To create a natural colour composite:
Right-click the VRT layer
Open Layer Properties
Go to Symbology
Select Multiband color
Assign the following bands:
| Channel | Band |
|---|---|
| Red | B4 |
| Green | B3 |
| Blue | B2 |
This combination approximates what the human eye sees.
Questions
Can you identify vegetation?
Can you identify water bodies?
Can you identify urban areas?
Task 7 – Creating a False Colour Composite¶
False colour composites highlight specific land surface features.
Use the following band combination:
| Channel | Band |
|---|---|
| Red | B8 |
| Green | B4 |
| Blue | B3 |
In this representation:
Vegetation appears bright red
Water appears dark
Urban areas appear grey or cyan
Questions
Why does vegetation appear bright in this composite?
Which areas correspond to dense vegetation?

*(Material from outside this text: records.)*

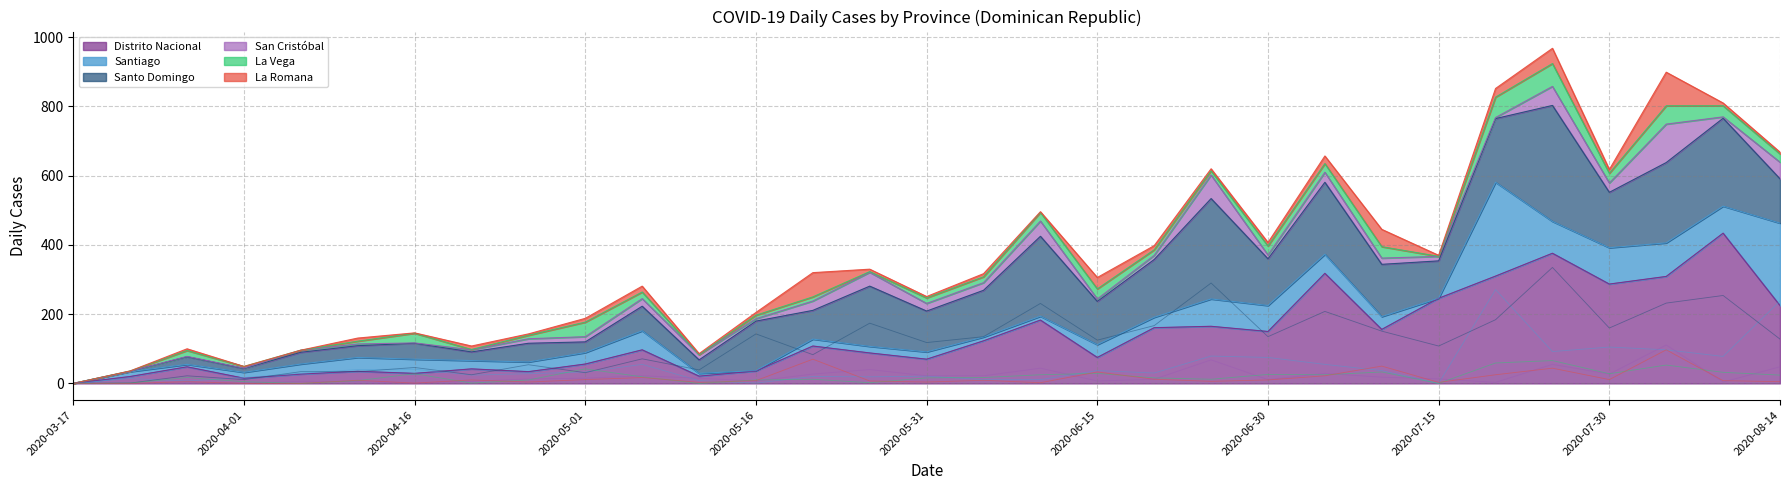

Reading left to right, what are all the values shown in this chart?

Distrito Nacional: 2020-03-17=0	2020-03-22=20	2020-03-27=48	2020-04-01=15	2020-04-06=27	2020-04-11=35	2020-04-16=29	2020-04-21=42	2020-04-26=34	2020-05-01=56	2020-05-06=97	2020-05-11=21	2020-05-16=36	2020-05-21=108	2020-05-26=88	2020-05-31=70	2020-06-05=123	2020-06-10=183	2020-06-15=75	2020-06-20=161	2020-06-25=165	2020-06-30=150	2020-07-05=318	2020-07-10=156	2020-07-15=246	2020-07-20=310	2020-07-25=376	2020-07-30=287	2020-08-04=309	2020-08-09=434	2020-08-14=225
Santiago: 2020-03-17=0	2020-03-22=14	2020-03-27=7	2020-04-01=17	2020-04-06=29	2020-04-11=40	2020-04-16=41	2020-04-21=24	2020-04-26=28	2020-05-01=33	2020-05-06=55	2020-05-11=8	2020-05-16=1	2020-05-21=20	2020-05-26=19	2020-05-31=21	2020-06-05=11	2020-06-10=11	2020-06-15=37	2020-06-20=30	2020-06-25=79	2020-06-30=75	2020-07-05=55	2020-07-10=37	2020-07-15=0	2020-07-20=271	2020-07-25=92	2020-07-30=105	2020-08-04=97	2020-08-09=78	2020-08-14=238
Santo Domingo: 2020-03-17=0	2020-03-22=1	2020-03-27=22	2020-04-01=11	2020-04-06=34	2020-04-11=34	2020-04-16=46	2020-04-21=25	2020-04-26=54	2020-05-01=31	2020-05-06=71	2020-05-11=39	2020-05-16=143	2020-05-21=83	2020-05-26=174	2020-05-31=118	2020-06-05=135	2020-06-10=231	2020-06-15=125	2020-06-20=167	2020-06-25=290	2020-06-30=135	2020-07-05=208	2020-07-10=151	2020-07-15=108	2020-07-20=184	2020-07-25=335	2020-07-30=160	2020-08-04=232	2020-08-09=254	2020-08-14=128
San Cristóbal: 2020-03-17=0	2020-03-22=0	2020-03-27=1	2020-04-01=1	2020-04-06=6	2020-04-11=5	2020-04-16=1	2020-04-21=6	2020-04-26=13	2020-05-01=15	2020-05-06=22	2020-05-11=15	2020-05-16=7	2020-05-21=27	2020-05-26=40	2020-05-31=22	2020-06-05=22	2020-06-10=44	2020-06-15=7	2020-06-20=12	2020-06-25=68	2020-06-30=11	2020-07-05=29	2020-07-10=18	2020-07-15=13	2020-07-20=3	2020-07-25=55	2020-07-30=27	2020-08-04=111	2020-08-09=4	2020-08-14=48
La Vega: 2020-03-17=0	2020-03-22=1	2020-03-27=17	2020-04-01=5	2020-04-06=0	2020-04-11=8	2020-04-16=28	2020-04-21=1	2020-04-26=10	2020-05-01=42	2020-05-06=19	2020-05-11=0	2020-05-16=10	2020-05-21=12	2020-05-26=2	2020-05-31=16	2020-06-05=17	2020-06-10=25	2020-06-15=29	2020-06-20=16	2020-06-25=12	2020-06-30=26	2020-07-05=25	2020-07-10=33	2020-07-15=0	2020-07-20=59	2020-07-25=66	2020-07-30=28	2020-08-04=53	2020-08-09=32	2020-08-14=24
La Romana: 2020-03-17=0	2020-03-22=0	2020-03-27=5	2020-04-01=0	2020-04-06=0	2020-04-11=9	2020-04-16=1	2020-04-21=10	2020-04-26=4	2020-05-01=11	2020-05-06=17	2020-05-11=3	2020-05-16=8	2020-05-21=70	2020-05-26=7	2020-05-31=4	2020-06-05=9	2020-06-10=2	2020-06-15=33	2020-06-20=12	2020-06-25=6	2020-06-30=10	2020-07-05=22	2020-07-10=50	2020-07-15=3	2020-07-20=25	2020-07-25=44	2020-07-30=11	2020-08-04=97	2020-08-09=8	2020-08-14=5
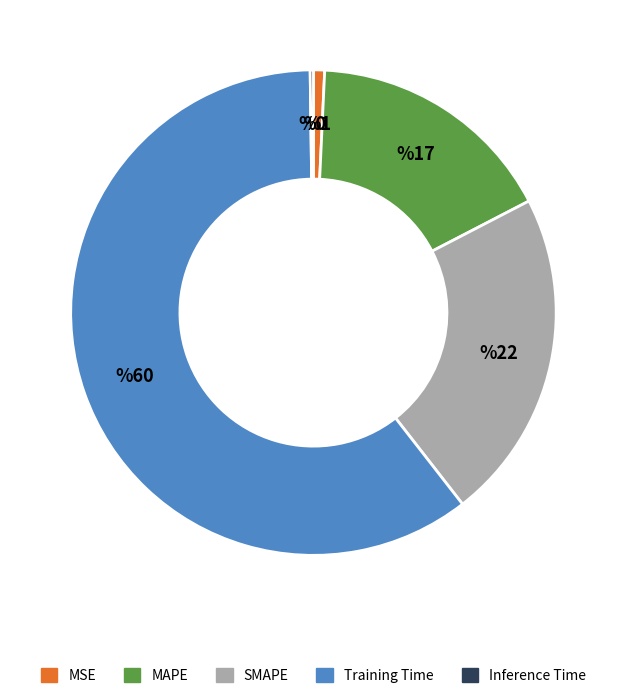

Between Training Time and MSE, which is larger?

Training Time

Task 8 – Exploring Spatial Resolution¶
Zoom in on Band B2
Then zoom in on Band B11
Observe the differences in pixel size.
You can also consult the metadata to verify the spatial resolution.
Questions
What differences do you observe between the two bands?
Which band has the higher spatial resolution?
How does spatial resolution affect the level of detail in the image?
Task 9 – Interpreting land cover¶
Using the different visualizations, try to identify:
forest areas
agricultural fields
water bodies
urban areas
Using the identify features tool, record approximate pixel values for several land cover types in the following bands:
Blue (B2)
Red (B4)
Near Infrared (B8)
Questions
Do different land cover types show different value ranges?
Which band best separates vegetation from water?
Further Reading and Resources¶
Sentinel-2 band descriptions: https://
custom -scripts .sentinel -hub .com /custom -scripts /sentinel -2 /bands/ Sentinel-2 mission documentation: https://
www .esa .int /Applications /Observing _the _Earth /Copernicus /Sentinel-2 ESA Copernicus Programme: https://
www .esa .int /Applications /Observing _the _Earth /Copernicus /Introducing _Copernicus
Troubleshooting – QGIS portable version
Some students may experience issues where raster processing tools do not appear or do not work correctly in the portable version of QGIS.
If this happens, you can reload the core plugins manually using the Python console.
Steps¶
Open the Python Console in QGIS
Menu:Plugins → Python ConsolePaste and run the following code:
from qgis.utils import unloadPlugin, loadPlugin, startPlugin
core_plugins = ["processing", "db_manager", "MetaSearch", "grassprovider"]
for plugin in core_plugins:
try:
print(f"Reloading plugin: {plugin}")
unloadPlugin(plugin)
loadPlugin(plugin)
startPlugin(plugin)
print(f"{plugin} successfully reloaded\n")
except Exception as e:
print(f"Error while reloading {plugin}: {e}\n")
print("Done — plugins should now be active.")
This will reload the core processing plugins and usually fixes issues with the Raster Calculator or Processing tools.